Problem - Please reproduce each line of the data below as it stands.

Data under study -

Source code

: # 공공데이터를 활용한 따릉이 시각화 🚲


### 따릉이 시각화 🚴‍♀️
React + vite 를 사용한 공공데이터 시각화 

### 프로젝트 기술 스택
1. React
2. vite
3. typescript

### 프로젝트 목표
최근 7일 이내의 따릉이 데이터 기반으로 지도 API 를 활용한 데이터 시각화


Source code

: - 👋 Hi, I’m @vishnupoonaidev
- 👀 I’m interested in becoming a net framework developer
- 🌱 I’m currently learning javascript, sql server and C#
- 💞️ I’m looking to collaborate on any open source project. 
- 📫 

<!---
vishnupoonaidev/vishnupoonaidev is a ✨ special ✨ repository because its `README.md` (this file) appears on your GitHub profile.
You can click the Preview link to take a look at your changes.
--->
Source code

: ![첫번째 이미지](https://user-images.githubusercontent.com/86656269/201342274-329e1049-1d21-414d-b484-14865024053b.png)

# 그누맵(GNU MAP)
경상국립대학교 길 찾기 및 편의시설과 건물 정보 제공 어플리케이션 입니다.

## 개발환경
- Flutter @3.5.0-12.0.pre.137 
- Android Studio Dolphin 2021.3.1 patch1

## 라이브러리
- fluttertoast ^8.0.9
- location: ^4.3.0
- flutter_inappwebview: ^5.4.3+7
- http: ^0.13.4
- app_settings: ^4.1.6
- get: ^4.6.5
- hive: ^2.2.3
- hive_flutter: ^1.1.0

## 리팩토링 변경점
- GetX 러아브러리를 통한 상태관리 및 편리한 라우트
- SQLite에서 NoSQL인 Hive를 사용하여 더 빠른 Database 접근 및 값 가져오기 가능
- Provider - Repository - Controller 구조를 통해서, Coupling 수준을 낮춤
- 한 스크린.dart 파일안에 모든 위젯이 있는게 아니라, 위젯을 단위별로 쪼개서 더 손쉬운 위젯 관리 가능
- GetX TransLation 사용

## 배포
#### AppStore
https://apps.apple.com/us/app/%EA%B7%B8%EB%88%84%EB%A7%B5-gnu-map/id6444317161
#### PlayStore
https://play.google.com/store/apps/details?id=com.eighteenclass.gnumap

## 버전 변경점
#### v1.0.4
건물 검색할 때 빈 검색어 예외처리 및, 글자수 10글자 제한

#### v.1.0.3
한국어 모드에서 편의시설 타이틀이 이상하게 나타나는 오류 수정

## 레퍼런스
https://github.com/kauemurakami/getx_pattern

Exercise response -
Source code

: # 공공데이터를 활용한 따릉이 시각화 🚲


### 따릉이 시각화 🚴‍♀️
React + vite 를 사용한 공공데이터 시각화 

### 프로젝트 기술 스택
1. React
2. vite
3. typescript

### 프로젝트 목표
최근 7일 이내의 따릉이 데이터 기반으로 지도 API 를 활용한 데이터 시각화


Source code

: - 👋 Hi, I’m @vishnupoonaidev
- 👀 I’m interested in becoming a net framework developer
- 🌱 I’m currently learning javascript, sql server and C#
- 💞️ I’m looking to collaborate on any open source project. 
- 📫 

<!---
vishnupoonaidev/vishnupoonaidev is a ✨ special ✨ repository because its `README.md` (this file) appears on your GitHub profile.
You can click the Preview link to take a look at your changes.
--->
Source code

: ![첫번째 이미지](https://user-images.githubusercontent.com/86656269/201342274-329e1049-1d21-414d-b484-14865024053b.png)

# 그누맵(GNU MAP)
경상국립대학교 길 찾기 및 편의시설과 건물 정보 제공 어플리케이션 입니다.

## 개발환경
- Flutter @3.5.0-12.0.pre.137 
- Android Studio Dolphin 2021.3.1 patch1

## 라이브러리
- fluttertoast ^8.0.9
- location: ^4.3.0
- flutter_inappwebview: ^5.4.3+7
- http: ^0.13.4
- app_settings: ^4.1.6
- get: ^4.6.5
- hive: ^2.2.3
- hive_flutter: ^1.1.0

## 리팩토링 변경점
- GetX 러아브러리를 통한 상태관리 및 편리한 라우트
- SQLite에서 NoSQL인 Hive를 사용하여 더 빠른 Database 접근 및 값 가져오기 가능
- Provider - Repository - Controller 구조를 통해서, Coupling 수준을 낮춤
- 한 스크린.dart 파일안에 모든 위젯이 있는게 아니라, 위젯을 단위별로 쪼개서 더 손쉬운 위젯 관리 가능
- GetX TransLation 사용

## 배포
#### AppStore
https://apps.apple.com/us/app/%EA%B7%B8%EB%88%84%EB%A7%B5-gnu-map/id6444317161
#### PlayStore
https://play.google.com/store/apps/details?id=com.eighteenclass.gnumap

## 버전 변경점
#### v1.0.4
건물 검색할 때 빈 검색어 예외처리 및, 글자수 10글자 제한

#### v.1.0.3
한국어 모드에서 편의시설 타이틀이 이상하게 나타나는 오류 수정

## 레퍼런스
https://github.com/kauemurakami/getx_pattern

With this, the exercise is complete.